▶ _WHAT IS REQUIRED_
An exact copy of the data is needed, one that excludes all pictures.

▶ _INPUT_
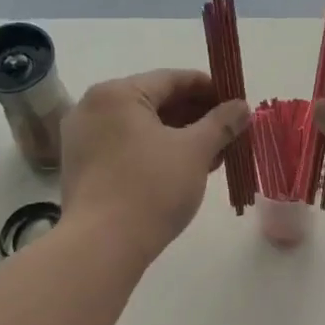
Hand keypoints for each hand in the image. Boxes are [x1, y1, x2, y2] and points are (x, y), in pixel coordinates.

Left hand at [60, 69, 250, 260]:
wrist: (102, 246)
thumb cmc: (151, 188)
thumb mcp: (195, 151)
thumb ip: (222, 123)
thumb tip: (242, 107)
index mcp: (117, 93)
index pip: (172, 79)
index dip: (210, 89)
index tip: (237, 104)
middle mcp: (93, 107)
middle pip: (155, 102)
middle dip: (196, 117)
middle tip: (229, 132)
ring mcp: (82, 138)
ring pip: (141, 127)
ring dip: (179, 137)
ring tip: (212, 155)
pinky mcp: (82, 167)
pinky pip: (126, 147)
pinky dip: (155, 152)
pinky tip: (183, 169)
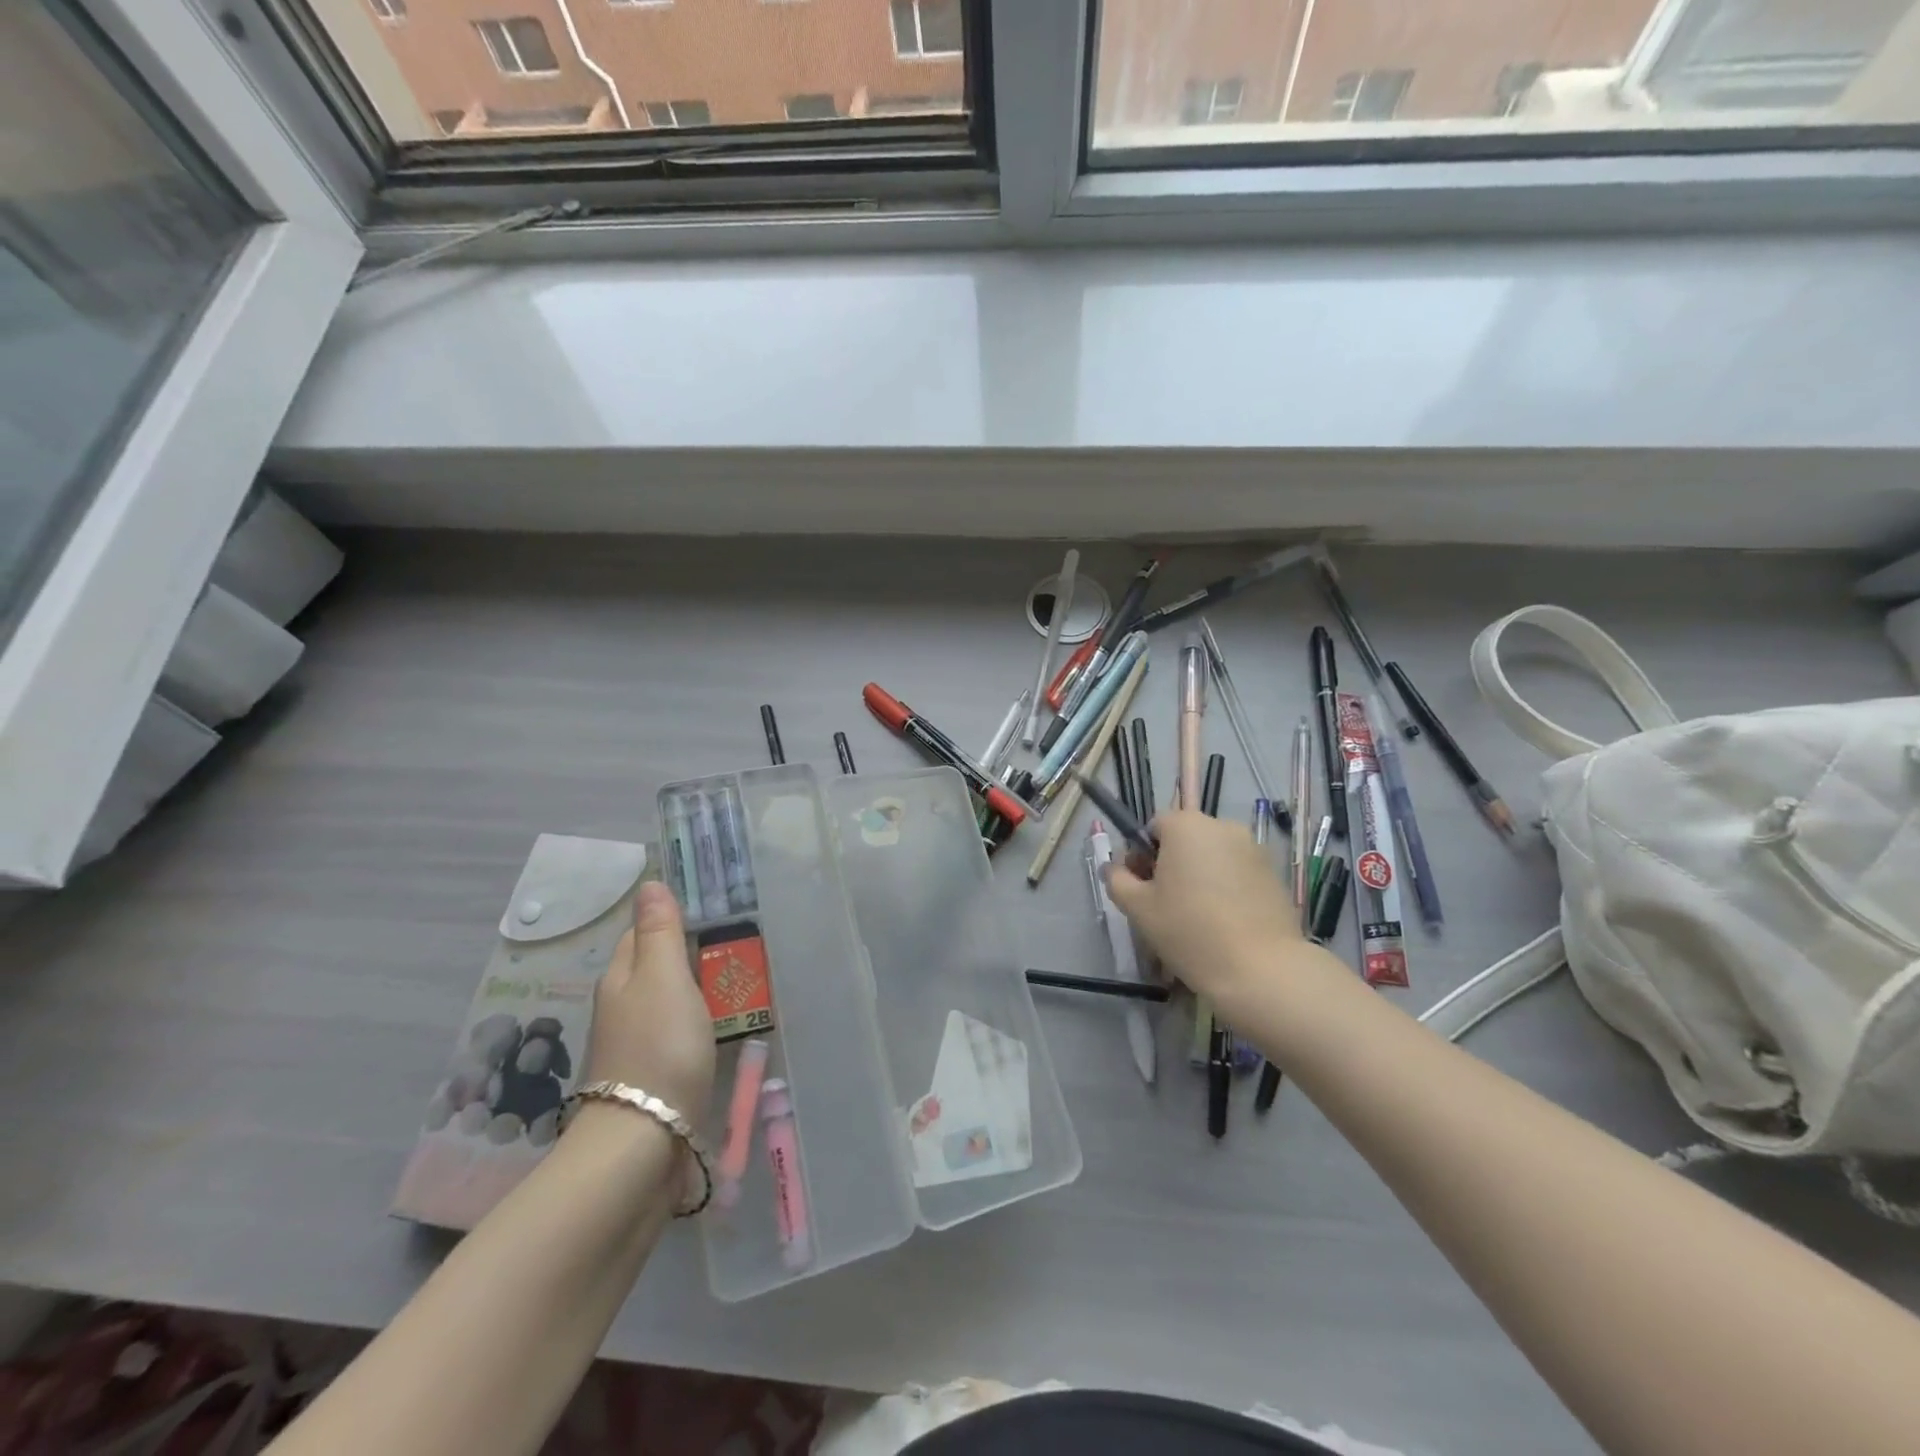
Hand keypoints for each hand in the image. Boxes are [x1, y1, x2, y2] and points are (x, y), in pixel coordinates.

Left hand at [584, 881, 714, 1116]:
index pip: (640, 934)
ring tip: (731, 984)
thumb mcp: (665, 977)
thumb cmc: (659, 1046)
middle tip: (730, 946)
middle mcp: (620, 1008)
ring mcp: (633, 1045)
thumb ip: (661, 932)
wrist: (644, 1139)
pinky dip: (692, 1025)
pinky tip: (714, 1029)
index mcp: (620, 978)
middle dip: (683, 956)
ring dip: (691, 991)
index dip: (669, 921)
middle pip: (652, 969)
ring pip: (664, 1003)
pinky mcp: (650, 1076)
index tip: (708, 915)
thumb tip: (649, 883)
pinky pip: (673, 1035)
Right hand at [1107, 810, 1304, 1012]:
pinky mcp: (1273, 872)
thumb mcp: (1138, 908)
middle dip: (1172, 863)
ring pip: (1213, 854)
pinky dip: (1227, 886)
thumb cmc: (1189, 931)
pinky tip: (1225, 920)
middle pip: (1186, 837)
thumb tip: (1115, 869)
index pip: (1154, 826)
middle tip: (1166, 903)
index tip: (1143, 887)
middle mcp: (1221, 826)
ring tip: (1198, 915)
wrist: (1261, 969)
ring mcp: (1253, 847)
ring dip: (1200, 874)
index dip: (1142, 854)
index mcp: (1185, 826)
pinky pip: (1237, 870)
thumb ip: (1118, 879)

▶ _EXPECTED OUTPUT_
Hand keypoints for each hand in the image. Boxes are [x1, y1, x2, y2] and points are (x, y), in pixel coordinates.

Left hand at [60, 69, 250, 260]:
wrist: (102, 246)
thumb cmc: (151, 188)
thumb mcp: (195, 151)
thumb ip: (222, 123)
thumb tip: (242, 107)
index mcp: (117, 93)
index pip: (172, 79)
index dip: (210, 89)
index tip: (237, 104)
middle mcp: (93, 107)
middle pip: (155, 102)
middle dip: (196, 117)
middle tip: (229, 132)
ring mcp: (82, 138)
ring pip: (141, 127)
ring dip: (179, 137)
ring tip: (212, 155)
pinky mcp: (82, 167)
pinky pip: (126, 147)
pinky dip: (155, 152)
pinky tip: (183, 169)
Hand keypoints for each hand in the image. Boxes are [x1, y1, x2, y2] and points are (x, y), in pixel coordinates.

Left hand at [584, 881, 714, 1116]:
index pip: (640, 934)
ring tip: (731, 984)
thumb mcp: (665, 977)
thumb cmc: (659, 1046)
middle tip: (730, 946)
middle mcp: (620, 1008)
ring mcp: (633, 1045)
thumb ip: (661, 932)
wrist: (644, 1139)
pinky dip: (692, 1025)
pinky tip: (714, 1029)
index mcp: (620, 978)
middle dip: (683, 956)
ring dip: (691, 991)
index dip: (669, 921)
middle pip: (652, 969)
ring pip: (664, 1003)
pinky mcp: (650, 1076)
index tip: (708, 915)
thumb tip: (649, 883)
pinky pip: (673, 1035)
Right hand at [1107, 810, 1304, 1012]:
pinky mcp: (1273, 872)
thumb mcp: (1138, 908)
middle dip: (1172, 863)
ring pip: (1213, 854)
pinky dip: (1227, 886)
thumb cmc: (1189, 931)
pinky tip: (1225, 920)
middle pip: (1186, 837)
thumb tip: (1115, 869)
index pip: (1154, 826)
middle tip: (1166, 903)
index tip: (1143, 887)
middle mcp: (1221, 826)
ring tip: (1198, 915)
wrist: (1261, 969)
ring mcp: (1253, 847)
ring dip: (1200, 874)
index dip: (1142, 854)
index mcp: (1185, 826)
pinky pip: (1237, 870)
thumb ip: (1118, 879)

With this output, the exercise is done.